- **WHAT TO WORK ON**:
Would you please output all the records exactly as given? Pictures should not appear in the copy.

──────── SUPPLIED RECORDS

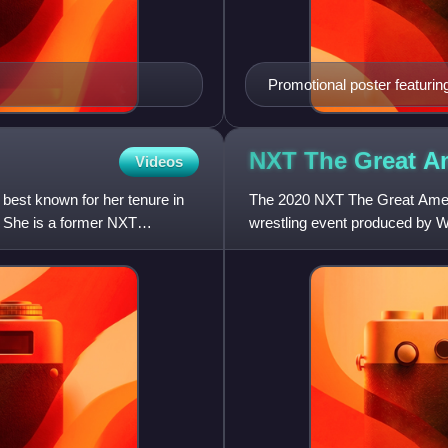
Promotional poster featur
NXT The Great A
Videos
best known for her tenure in
The 2020 NXT The Great Ameri
 She is a former NXT
wrestling event produced by 
held exclusively for wrestlers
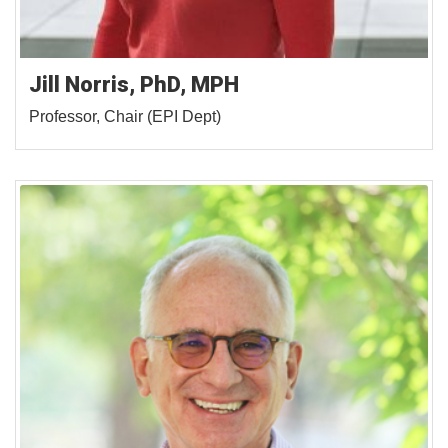
Jill Norris, PhD, MPH
Professor, Chair (EPI Dept)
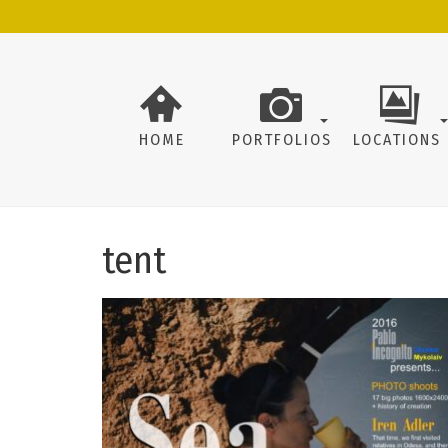
HOME
PORTFOLIOS
LOCATIONS
tent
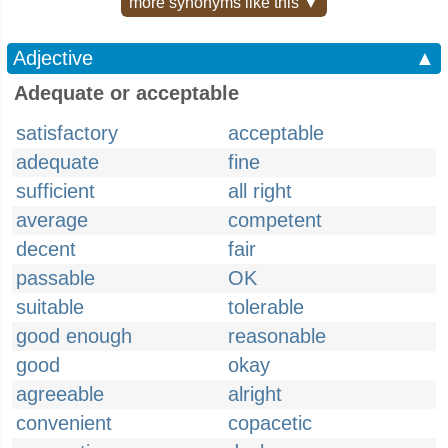
more synonyms like this ▼
Adjective
▲
Adequate or acceptable
satisfactory
acceptable
adequate
fine
sufficient
all right
average
competent
decent
fair
passable
OK
suitable
tolerable
good enough
reasonable
good
okay
agreeable
alright
convenient
copacetic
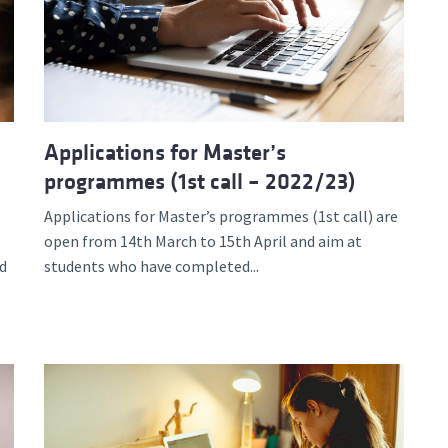
Applications for Master’s
programmes (1st call – 2022/23)
Applications for Master’s programmes (1st call) are
open from 14th March to 15th April and aim at
d
students who have completed...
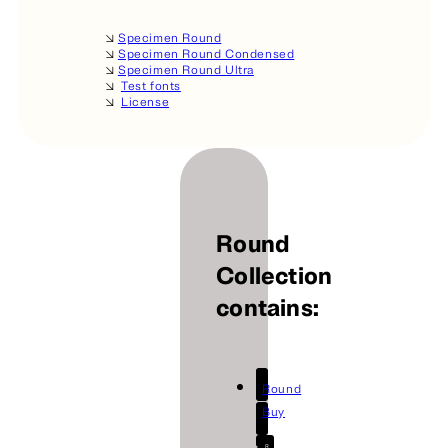
🡦
Specimen Round
🡦
Specimen Round Condensed
🡦
Specimen Round Ultra
🡦
Test fonts
🡦
License
Round
Collection
contains:
Round
Buy
R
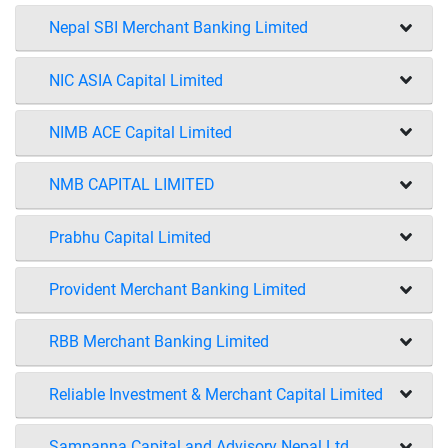
Nepal SBI Merchant Banking Limited
NIC ASIA Capital Limited
NIMB ACE Capital Limited
NMB CAPITAL LIMITED
Prabhu Capital Limited
Provident Merchant Banking Limited
RBB Merchant Banking Limited
Reliable Investment & Merchant Capital Limited
Sampanna Capital and Advisory Nepal Ltd.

────────────────

- **SOLUTION**:
Promotional poster featur
NXT The Great A
Videos
best known for her tenure in
The 2020 NXT The Great Ameri
 She is a former NXT
wrestling event produced by 
held exclusively for wrestlers
Jill Norris, PhD, MPH
Professor, Chair (EPI Dept)
HOME
PORTFOLIOS
LOCATIONS
tent
more synonyms like this ▼
Adjective
▲
Adequate or acceptable
satisfactory
acceptable
adequate
fine
sufficient
all right
average
competent
decent
fair
passable
OK
suitable
tolerable
good enough
reasonable
good
okay
agreeable
alright
convenient
copacetic
Applications for Master’s
programmes (1st call – 2022/23)
Applications for Master’s programmes (1st call) are
open from 14th March to 15th April and aim at
d
students who have completed...
🡦
Specimen Round
🡦
Specimen Round Condensed
🡦
Specimen Round Ultra
🡦
Test fonts
🡦
License
Round
Collection
contains:
Round
Buy
R
Nepal SBI Merchant Banking Limited
NIC ASIA Capital Limited
NIMB ACE Capital Limited
NMB CAPITAL LIMITED
Prabhu Capital Limited
Provident Merchant Banking Limited
RBB Merchant Banking Limited
Reliable Investment & Merchant Capital Limited
Sampanna Capital and Advisory Nepal Ltd.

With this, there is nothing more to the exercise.